It's so good for our gut because it's fermented which means it's (pre-digested) and it's good for the animals too.
The whey is also good for them but it's very watery so it needs mixing in with other more solid foods. Or you could put a bowl of whey in the animal's yard for them to drink.
** Keep an eye on the bowel movements of the animals and adjust the feeding of milk if diarrhea is apparent.
I put whey into my compost heap to activate it and also tip it onto the garden, fruit trees etc.
Continue to add more excess milk as you use it from the bucket. The yogurt remaining in the bucket, no matter how small, will inoculate the fresh milk and turn it into yogurt in time.
                                       The top yogurt will look like this. Thick and lumpy.

          The yogurt lower in the bucket looks like this. The clear, yellowish liquid is whey.

We are still waiting for some new calves that we have ordered from one of our local dairy farms, so until then we are still milking Daisy twice daily.
What to do with 25 litres of milk each day?
Lots of cheeses of all description.

                               Each of these cheddars is made from eight litres of whole milk.

Brian made this cheese press from pictures we saw on some cheese making sites on line. I made the cheese hoop from a donated plastic container and use a solid plastic lid as a follower. (Inside the hoop).  It doesn't require modern expensive equipment to make cheese if one of you is a bit handy and you know how to be resourceful.
I have since purchased (from an op-shop for $2) another solid plastic round container with straight up and down sides. Brian drilled holes up the sides and in the bottom. It's perfect for my eight litre cheddars and four litre fetta cheeses.
I also bought some butter muslin from Spotlight on one of my recent, and rare, trips to the big smoke.

Half of a four litre Fetta cheese that I took out of the brine today after making it three days ago.
Oh my, it is so delicious.  This section was sold to the lady who called in and purchased all of the butter that I made this morning (six pieces), but the other half is safely tucked in the fridge. Tomorrow there will be a spinach and fetta quiche.

                                             This morning's Butter....Sold thirty minutes later.
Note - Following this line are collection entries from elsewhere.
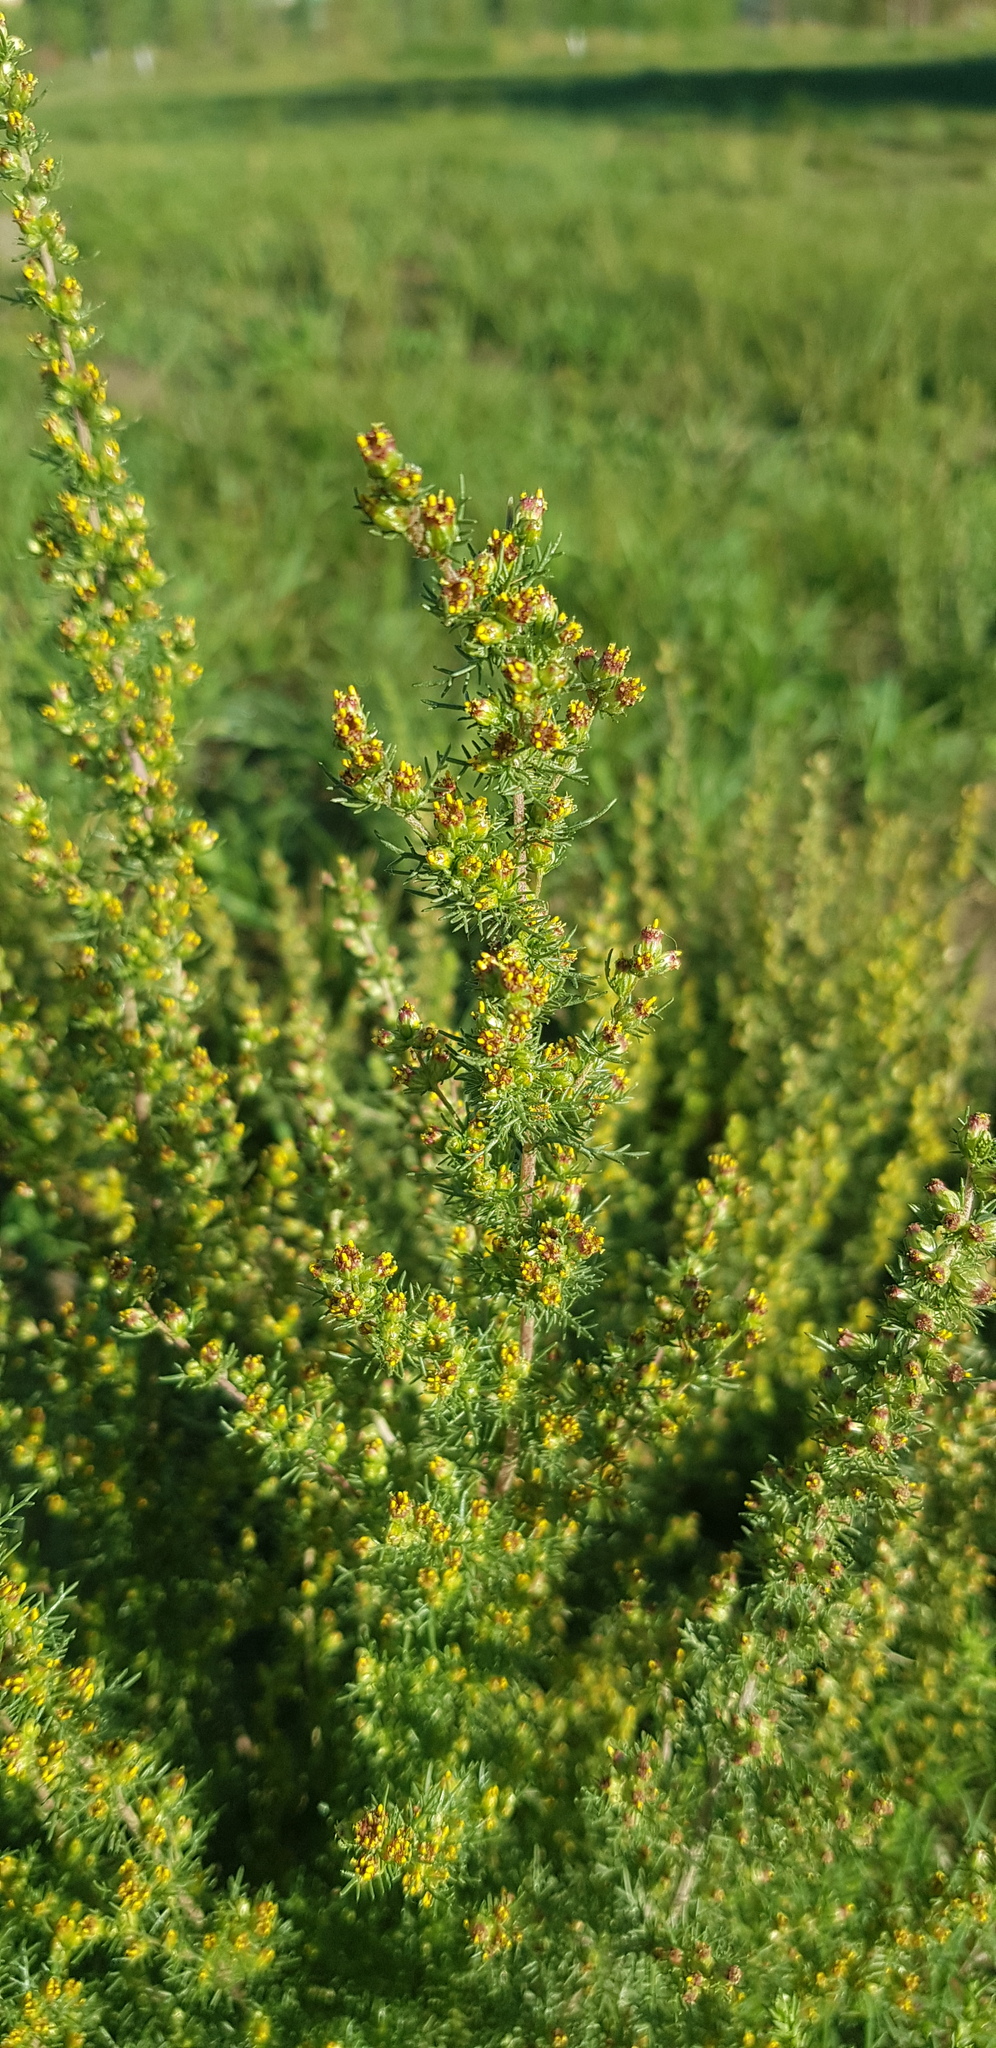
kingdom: Plantae
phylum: Tracheophyta
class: Magnoliopsida
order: Asterales
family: Asteraceae
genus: Neopallasia
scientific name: Neopallasia pectinata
I made this cheesecake from some soft cream cheese that I made earlier in the week. It needed to be used up otherwise the dogs or chooks would get it.
The recipe called for a half cup of icing sugar which I duly added.
Later while rummaging about in the pantry I discovered a packet of icing sugar at the back. Upon checking the bag that I had used for the cheesecake I discovered I'd used cornflour instead!
One of those moments when I'm reminded that I'm turning into my Granny.
The cheesecake was slightly grainy in texture and not overly sweet! But dangerously edible.
            Draining another batch of soft cream cheese. The jug is holding some of the whey.